El sector del radicalismo que dominó la Convención de Rosario comenzó a deslizar que en las negociaciones que mantendrá con Roberto Lavagna de cara a 2007 pedirá que el compañero de fórmula del ex ministro sea un dirigente de la conducción oficial de la UCR.
Esta demanda fue abonada por el senador Rodolfo Terragno, quien consideró que es "natural" que la UCR busque conformar una coalición con vistas 2007, aunque admitió que en tal caso sería una "desubicación" que el candidato a presidente sea radical. Terragno sugirió, de esa manera, que el candidato a presidente del sector debería ser un extrapartidario -como Lavagna- y que su compañero de fórmula podría entonces ser un radical.
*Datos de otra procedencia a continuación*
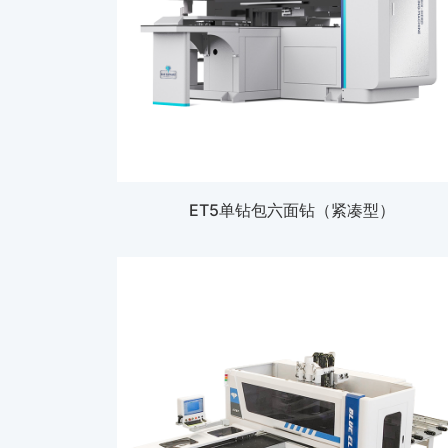
ET5单钻包六面钻（紧凑型）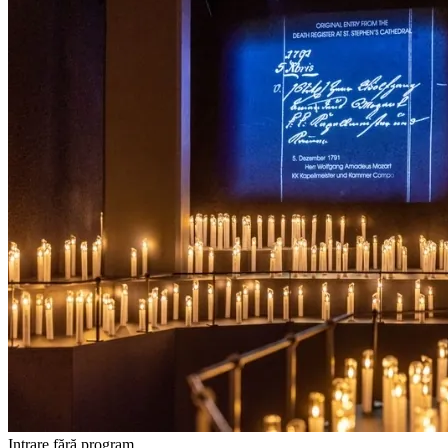
Intrare fără program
"La idea de que un partido que sacó el 2 por ciento (de los votos) en las elecciones de 2003 pretenda que los demás lo sigan, en el sentido de que el candidato a presidente deba ser de la UCR, me parece una pretensión desmedida, una desubicación", advirtió Terragno. Según trascendió de fuentes partidarias, ya hay tres anotados para secundar a Lavagna en caso de que las negociaciones lleguen a buen puerto: el titular del Comité Nacional, Roberto Iglesias; el presidente de la Convención, Adolfo Stubrin; y el jefe del bloque de senadores nacionales, Ernesto Sanz.
En este escenario, Terragno dijo en declaraciones radiales que "el radicalismo solo no puede ser una alternativa electoral" y sostuvo que "es natural que se trate de formar una coalición" de cara a las elecciones presidenciales de 2007.
Sin embargo, Terragno aclaró que sería un "disparate" que la UCR se ponga a discutir sobre posibles candidatos "antes sobre que un proyecto" de país. "Me parece un disparate plantearse candidatos antes de un proyecto. Es una locura, es volver a repetir el error de la Alianza", sostuvo Terragno.